Copy each of the entries below word for word, changing nothing.

- - -

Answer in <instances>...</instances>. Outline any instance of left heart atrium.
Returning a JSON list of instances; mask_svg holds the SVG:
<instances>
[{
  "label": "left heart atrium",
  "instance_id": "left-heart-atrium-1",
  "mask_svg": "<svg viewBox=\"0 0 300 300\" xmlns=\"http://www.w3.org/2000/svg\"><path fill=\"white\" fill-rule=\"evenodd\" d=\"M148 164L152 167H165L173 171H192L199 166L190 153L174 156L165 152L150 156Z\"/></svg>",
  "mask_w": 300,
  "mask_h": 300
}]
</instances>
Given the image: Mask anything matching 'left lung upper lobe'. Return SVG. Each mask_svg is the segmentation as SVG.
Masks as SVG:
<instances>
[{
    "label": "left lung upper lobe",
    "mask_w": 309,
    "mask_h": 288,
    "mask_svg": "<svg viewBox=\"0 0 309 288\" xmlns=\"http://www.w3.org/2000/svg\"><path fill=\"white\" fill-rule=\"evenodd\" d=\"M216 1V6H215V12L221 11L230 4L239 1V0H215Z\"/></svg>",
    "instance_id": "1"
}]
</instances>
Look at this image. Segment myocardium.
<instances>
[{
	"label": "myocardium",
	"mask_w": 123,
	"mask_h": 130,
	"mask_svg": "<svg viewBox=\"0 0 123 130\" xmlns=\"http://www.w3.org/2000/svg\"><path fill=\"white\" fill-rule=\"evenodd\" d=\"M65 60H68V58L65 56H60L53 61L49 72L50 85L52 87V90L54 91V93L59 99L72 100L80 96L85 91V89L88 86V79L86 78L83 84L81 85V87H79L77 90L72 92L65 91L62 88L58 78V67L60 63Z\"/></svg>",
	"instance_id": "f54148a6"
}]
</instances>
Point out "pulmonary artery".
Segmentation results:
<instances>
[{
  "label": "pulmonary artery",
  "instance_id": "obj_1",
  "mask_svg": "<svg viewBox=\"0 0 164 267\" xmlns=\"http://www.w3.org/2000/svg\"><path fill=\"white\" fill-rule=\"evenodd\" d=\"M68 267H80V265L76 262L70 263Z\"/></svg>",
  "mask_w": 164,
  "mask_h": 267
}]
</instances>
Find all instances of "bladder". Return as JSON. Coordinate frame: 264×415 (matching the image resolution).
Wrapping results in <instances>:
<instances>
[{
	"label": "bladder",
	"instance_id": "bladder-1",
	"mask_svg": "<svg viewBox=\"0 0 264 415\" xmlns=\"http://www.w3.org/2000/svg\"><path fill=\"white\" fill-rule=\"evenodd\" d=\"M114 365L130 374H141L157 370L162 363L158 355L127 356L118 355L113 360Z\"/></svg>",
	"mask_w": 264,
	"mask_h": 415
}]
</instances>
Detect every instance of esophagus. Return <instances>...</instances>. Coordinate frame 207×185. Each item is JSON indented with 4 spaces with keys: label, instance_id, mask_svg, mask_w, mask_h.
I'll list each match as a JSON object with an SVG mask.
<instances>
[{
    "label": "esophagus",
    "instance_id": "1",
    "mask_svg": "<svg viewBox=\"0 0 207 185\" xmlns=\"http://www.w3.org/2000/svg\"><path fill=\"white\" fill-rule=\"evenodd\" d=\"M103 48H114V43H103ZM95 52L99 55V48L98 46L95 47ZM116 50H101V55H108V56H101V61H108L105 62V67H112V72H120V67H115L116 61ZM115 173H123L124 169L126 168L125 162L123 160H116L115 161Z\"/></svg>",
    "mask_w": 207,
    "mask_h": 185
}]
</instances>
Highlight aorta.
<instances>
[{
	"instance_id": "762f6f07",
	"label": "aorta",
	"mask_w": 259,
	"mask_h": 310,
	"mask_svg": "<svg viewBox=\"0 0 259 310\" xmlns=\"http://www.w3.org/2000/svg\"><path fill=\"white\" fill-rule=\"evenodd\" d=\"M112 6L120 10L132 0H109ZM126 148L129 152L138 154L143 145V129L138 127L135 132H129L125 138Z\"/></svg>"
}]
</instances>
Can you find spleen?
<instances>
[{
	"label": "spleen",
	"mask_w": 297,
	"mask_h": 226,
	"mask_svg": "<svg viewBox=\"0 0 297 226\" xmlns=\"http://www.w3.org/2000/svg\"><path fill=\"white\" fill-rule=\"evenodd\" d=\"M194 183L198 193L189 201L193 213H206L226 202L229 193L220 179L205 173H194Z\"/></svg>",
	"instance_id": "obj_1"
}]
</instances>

- - -

IN RESPONSE:
Answer in <instances>...</instances>. Outline any instance of left heart atrium.
Returning a JSON list of instances; mask_svg holds the SVG:
<instances>
[{
  "label": "left heart atrium",
  "instance_id": "left-heart-atrium-1",
  "mask_svg": "<svg viewBox=\"0 0 300 300\" xmlns=\"http://www.w3.org/2000/svg\"><path fill=\"white\" fill-rule=\"evenodd\" d=\"M148 164L152 167H165L173 171H192L199 166L190 153L174 156L165 152L150 156Z\"/></svg>",
  "mask_w": 300,
  "mask_h": 300
}]
</instances>
Given the image: Mask anything matching 'left lung upper lobe'. Return SVG. Each mask_svg is the segmentation as SVG.
Masks as SVG:
<instances>
[{
    "label": "left lung upper lobe",
    "mask_w": 309,
    "mask_h": 288,
    "mask_svg": "<svg viewBox=\"0 0 309 288\" xmlns=\"http://www.w3.org/2000/svg\"><path fill=\"white\" fill-rule=\"evenodd\" d=\"M216 1V6H215V12L221 11L230 4L239 1V0H215Z\"/></svg>",
    "instance_id": "1"
}]
</instances>
Look at this image. Segment myocardium.
<instances>
[{
	"label": "myocardium",
	"mask_w": 123,
	"mask_h": 130,
	"mask_svg": "<svg viewBox=\"0 0 123 130\" xmlns=\"http://www.w3.org/2000/svg\"><path fill=\"white\" fill-rule=\"evenodd\" d=\"M65 60H68V58L65 56H60L53 61L49 72L50 85L52 87V90L54 91V93L59 99L72 100L80 96L85 91V89L88 86V79L86 78L83 84L81 85V87H79L77 90L72 92L65 91L62 88L58 78V67L60 63Z\"/></svg>",
	"instance_id": "f54148a6"
}]
</instances>
Point out "pulmonary artery".
Segmentation results:
<instances>
[{
  "label": "pulmonary artery",
  "instance_id": "obj_1",
  "mask_svg": "<svg viewBox=\"0 0 164 267\" xmlns=\"http://www.w3.org/2000/svg\"><path fill=\"white\" fill-rule=\"evenodd\" d=\"M68 267H80V265L76 262L70 263Z\"/></svg>",
  "mask_w": 164,
  "mask_h": 267
}]
</instances>
Find all instances of "bladder". Return as JSON. Coordinate frame: 264×415 (matching the image resolution).
Wrapping results in <instances>:
<instances>
[{
	"label": "bladder",
	"instance_id": "bladder-1",
	"mask_svg": "<svg viewBox=\"0 0 264 415\" xmlns=\"http://www.w3.org/2000/svg\"><path fill=\"white\" fill-rule=\"evenodd\" d=\"M114 365L130 374H141L157 370L162 363L158 355L127 356L118 355L113 360Z\"/></svg>",
	"mask_w": 264,
	"mask_h": 415
}]
</instances>
Detect every instance of esophagus. Return <instances>...</instances>. Coordinate frame 207×185. Each item is JSON indented with 4 spaces with keys: label, instance_id, mask_svg, mask_w, mask_h.
I'll list each match as a JSON object with an SVG mask.
<instances>
[{
    "label": "esophagus",
    "instance_id": "1",
    "mask_svg": "<svg viewBox=\"0 0 207 185\" xmlns=\"http://www.w3.org/2000/svg\"><path fill=\"white\" fill-rule=\"evenodd\" d=\"M103 48H114V43H103ZM95 52L99 55V48L98 46L95 47ZM116 50H101V55H108V56H101V61H108L105 62V67H112V72H120V67H115L116 61ZM115 173H123L124 169L126 168L125 162L123 160H116L115 161Z\"/></svg>",
    "mask_w": 207,
    "mask_h": 185
}]
</instances>
Highlight aorta.
<instances>
[{
	"instance_id": "762f6f07",
	"label": "aorta",
	"mask_w": 259,
	"mask_h": 310,
	"mask_svg": "<svg viewBox=\"0 0 259 310\" xmlns=\"http://www.w3.org/2000/svg\"><path fill=\"white\" fill-rule=\"evenodd\" d=\"M112 6L120 10L132 0H109ZM126 148L129 152L138 154L143 145V129L138 127L135 132H129L125 138Z\"/></svg>"
}]
</instances>
Can you find spleen?
<instances>
[{
	"label": "spleen",
	"mask_w": 297,
	"mask_h": 226,
	"mask_svg": "<svg viewBox=\"0 0 297 226\" xmlns=\"http://www.w3.org/2000/svg\"><path fill=\"white\" fill-rule=\"evenodd\" d=\"M194 183L198 193L189 201L193 213H206L226 202L229 193L220 179L205 173H194Z\"/></svg>",
	"instance_id": "obj_1"
}]
</instances>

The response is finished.